DIRECTIONS FOR THIS TASK: Copy everything from the line containing "col_7, col_9, col_0, col_1, col_4" down to the end of the material, word for word, and leave the pictures out.

BEGIN DATASET ENTRIES

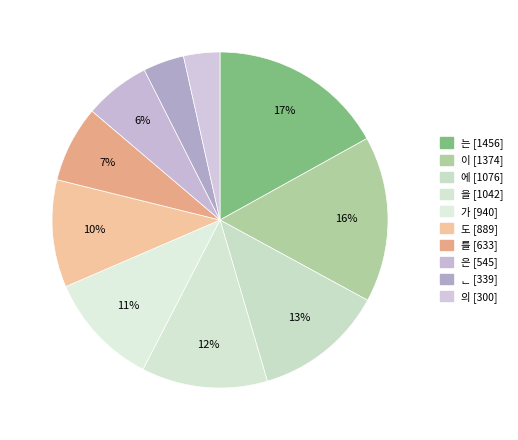

Rank the categories by value from highest to lowest.

는, 이, 에, 을, 가, 도, 를, 은, ᆫ, 의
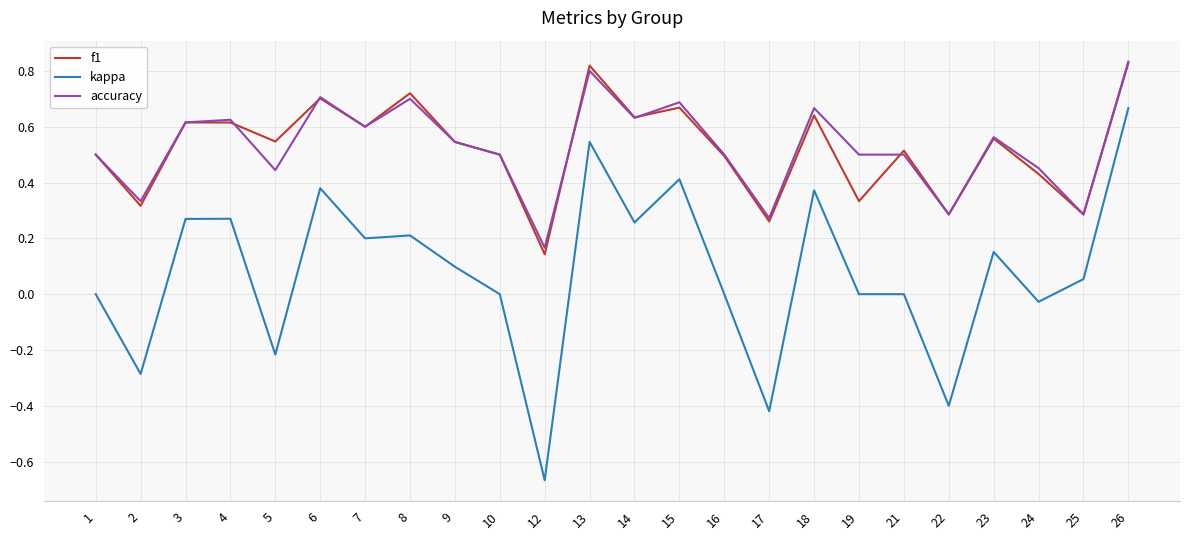

The value of accuracy at 25 is 0.5. True or false?

False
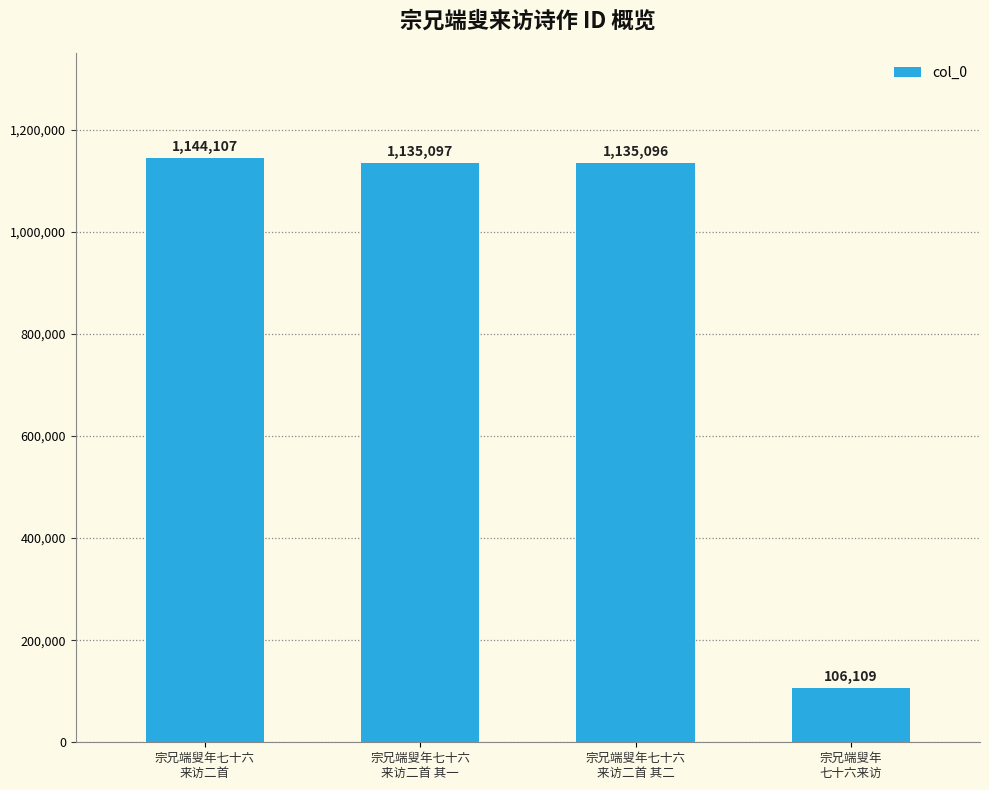

Which label corresponds to the largest value in the chart?

宗兄端叟年七十六
来访二首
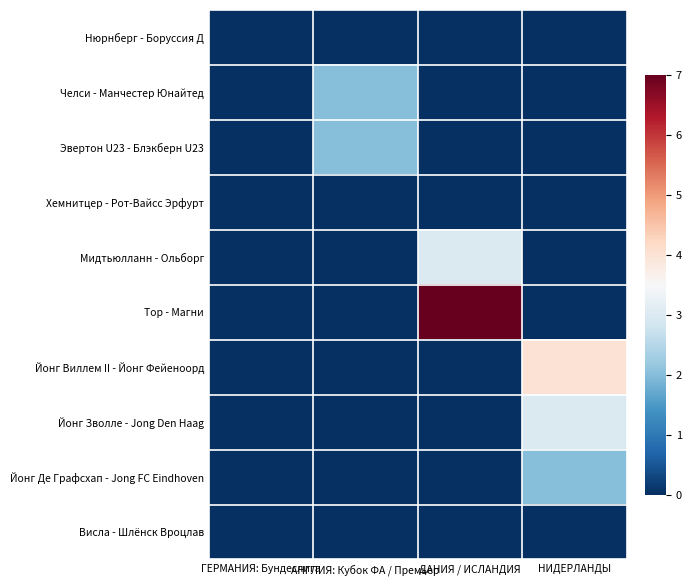

At which category does the chart reach its minimum across all series?

ГЕРМАНИЯ: Бундеслига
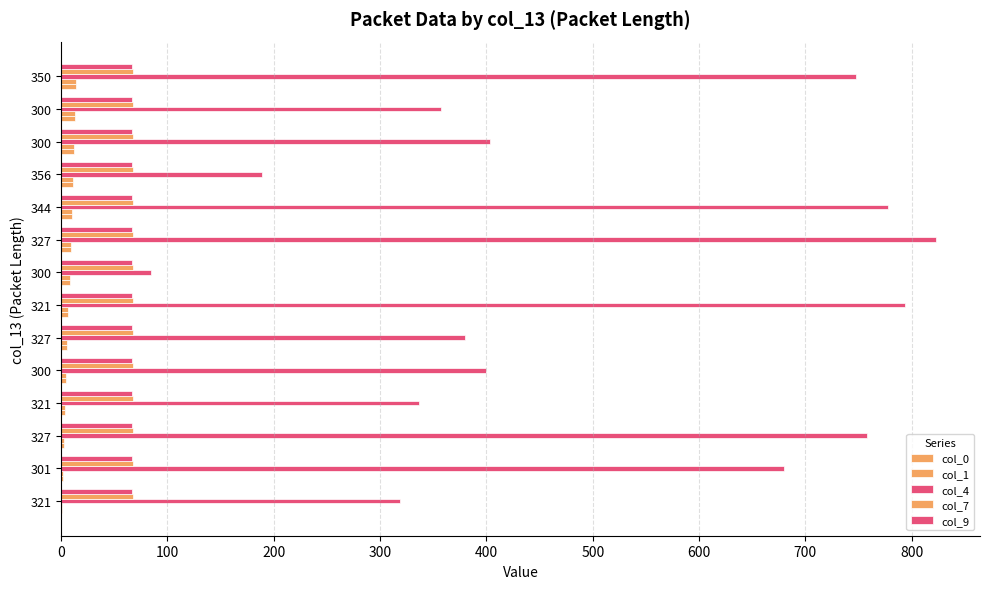

List the series in order of their peak value, lowest first.

col_7, col_9, col_0, col_1, col_4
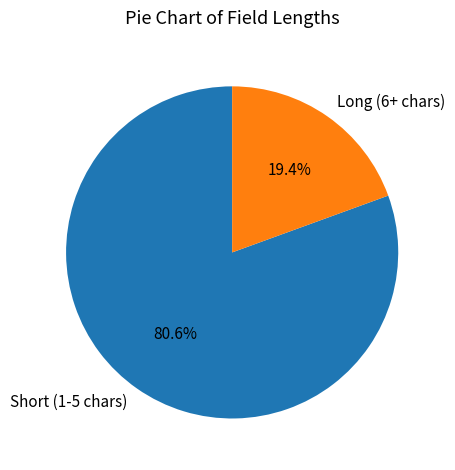

What portion of the pie excludes Long (6+ chars)?

80.6%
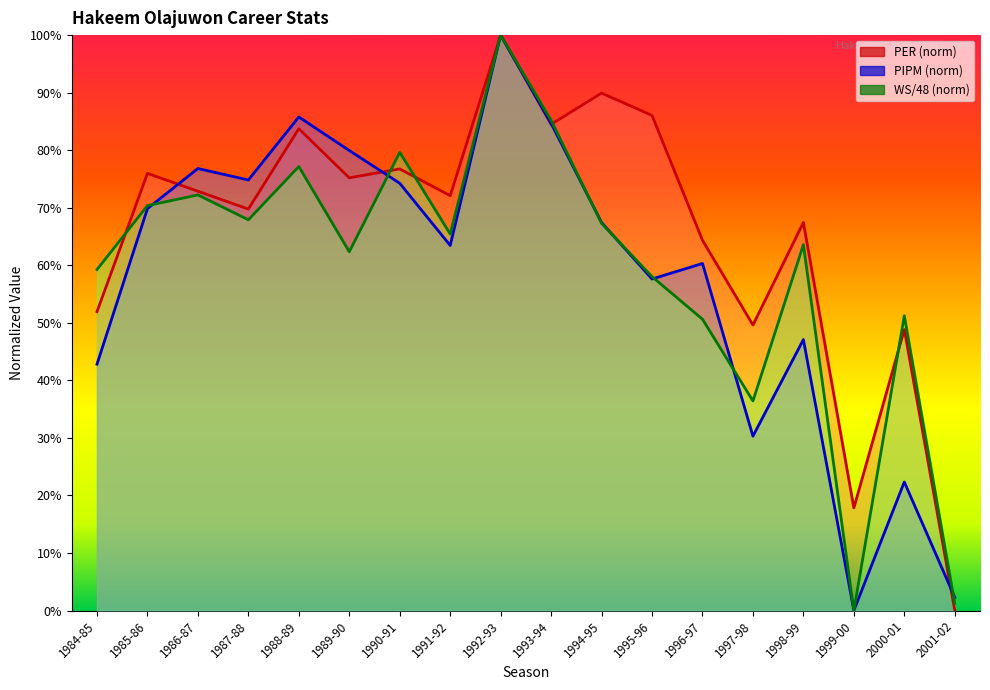

How many times do WS/48 and PER cross each other?

5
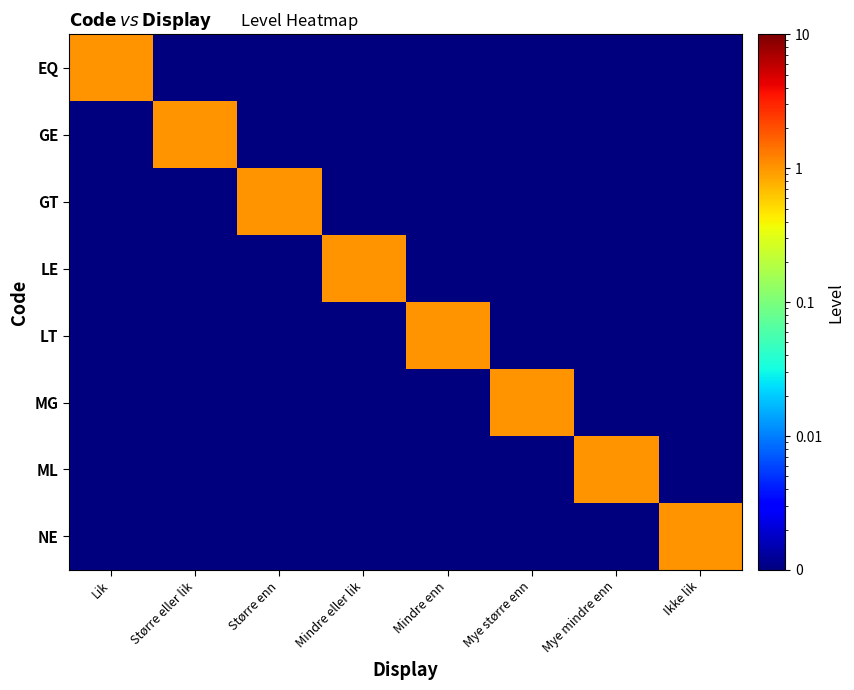

Rank the series by their maximum value, from highest to lowest.

EQ, GE, GT, LE, LT, MG, ML, NE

END DATASET ENTRIES

EXERCISE RESULT:
col_7, col_9, col_0, col_1, col_4

What portion of the pie excludes Long (6+ chars)?

80.6%

How many times do WS/48 and PER cross each other?

5

Rank the series by their maximum value, from highest to lowest.

EQ, GE, GT, LE, LT, MG, ML, NE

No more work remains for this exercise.